Across the alley Saint Peter’s Cathedral loomed—an ominous shadow of gray rock, Gothic spires vanishing into the dense mist. Shivering slightly, she raised her camera and shot a few images of the arched windows and stained-glass panes that glimmered with hesitant light. Her father’s words from a fortnight ago crept into her mind . . .

That Christmas Eve in ’86, while your mother was singing with the choir at Midnight Mass, some kind of violent gang fight erupted downtown. From inside the cathedral we heard gunshots, screaming, and tires screeching. They found you in the cradle . . . long red hair. You had no shoes. It was winter, and you had no shoes—just a little pink dress. Like a party frock but old and torn and covered in blood.

Inhaling deeply, Angie returned her camera to her sling bag and gingerly massaged her left upper arm. It was tender where a bullet had ripped through flesh two weeks ago. Thankfully, the slug had missed bone and critical nerves and tendons, but just the act of raising her arm to shoot photos was making her muscles ache. She heard footsteps on the brick and jerked around.

A woman approached from the direction of Front Street where traffic was busy and lights were bright. Stocky, average height, the female wore a coat to her knees and carried a black umbrella overhead that glistened with rain. Slung across her shoulder was a large black tote. Anticipation balled in Angie’s throat.

“Mrs. Marsden?” she said as the woman neared.

“Jenny—please call me Jenny. I’m so sorry I’m late.” Her voice was low and husky at the edges with kindness—the sort of voice a child might imagine a nurse should have. Jenny joined Angie under the eaves out of the rain, which was beginning to come down harder now, splashing into puddles. “And I apologize for not managing to meet earlier in the day when there was more light—this place looks downright spooky in the darkness.” She laughed softly as she shook out her umbrella. “Retirement is not what I thought it might be. The soup kitchen where I volunteer is running me off my feet, especially at this time of year. When that blush comes off Christmas, there really is less giving, you know? Everyone seems to turn inward in the cold month of January when debt starts to hurt.”

“I appreciate you being able to see me at all, and at such short notice.”

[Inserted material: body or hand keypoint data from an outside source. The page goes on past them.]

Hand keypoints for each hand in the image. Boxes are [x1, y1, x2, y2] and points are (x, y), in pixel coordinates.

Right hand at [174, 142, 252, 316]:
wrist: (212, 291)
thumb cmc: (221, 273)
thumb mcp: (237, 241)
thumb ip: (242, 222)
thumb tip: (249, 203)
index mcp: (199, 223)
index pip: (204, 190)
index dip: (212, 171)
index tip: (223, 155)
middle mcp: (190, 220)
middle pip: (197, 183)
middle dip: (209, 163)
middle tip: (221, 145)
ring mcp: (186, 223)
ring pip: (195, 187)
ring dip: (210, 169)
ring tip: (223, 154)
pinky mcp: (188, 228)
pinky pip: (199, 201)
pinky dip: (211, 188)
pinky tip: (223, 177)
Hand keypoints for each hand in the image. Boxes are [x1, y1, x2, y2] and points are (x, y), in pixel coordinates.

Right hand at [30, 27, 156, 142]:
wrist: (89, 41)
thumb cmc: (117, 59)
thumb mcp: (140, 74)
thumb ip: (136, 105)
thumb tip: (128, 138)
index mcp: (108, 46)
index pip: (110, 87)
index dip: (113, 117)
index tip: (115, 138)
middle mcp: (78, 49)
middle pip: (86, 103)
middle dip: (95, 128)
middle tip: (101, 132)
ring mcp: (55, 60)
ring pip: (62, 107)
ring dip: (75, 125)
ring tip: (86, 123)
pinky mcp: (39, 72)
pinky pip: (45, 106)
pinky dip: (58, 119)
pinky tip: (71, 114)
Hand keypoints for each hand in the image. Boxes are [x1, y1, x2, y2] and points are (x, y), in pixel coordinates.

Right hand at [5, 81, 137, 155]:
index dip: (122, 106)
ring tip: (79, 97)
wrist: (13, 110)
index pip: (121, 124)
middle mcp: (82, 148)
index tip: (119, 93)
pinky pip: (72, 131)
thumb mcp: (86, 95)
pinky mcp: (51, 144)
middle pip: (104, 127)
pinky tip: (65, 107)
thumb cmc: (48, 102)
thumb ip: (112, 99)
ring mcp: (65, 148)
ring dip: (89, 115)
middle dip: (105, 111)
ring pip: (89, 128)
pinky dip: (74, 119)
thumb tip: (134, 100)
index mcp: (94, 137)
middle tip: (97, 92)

“How could I not? When I got your call about looking into that old cradle child mystery for your friend . . .” The nurse turned to face the bolted garage doors of the service entrance behind them. She shook herself. “It was over three decades ago, and the memories still come over me like it was yesterday—Christmas Eve, the sound of that alarm going off inside the ER alerting us to an abandoned baby in the box, then the gunfire and ringing of the church bells . . .” She tilted her chin toward the doors. “They now use this entrance for hospital waste pickup. But this is where it was, the first angel’s cradle. And right beside it, over there”—she pointed with her umbrella—“was the old ER entrance. Ambulances traveled into this alley until the new, larger entrance and parking bays were constructed down at Front Street.” She paused. “It was the first newborn safe haven in the country. A place where mothers in distress could leave their infants safely. And as long as there was no sign of physical abuse on the baby, police were not contacted. The child went into the system for adoption.” The woman turned and studied Angie in the dim light, as if searching to prove something for herself. “What is your friend’s interest in this particular case?” she said.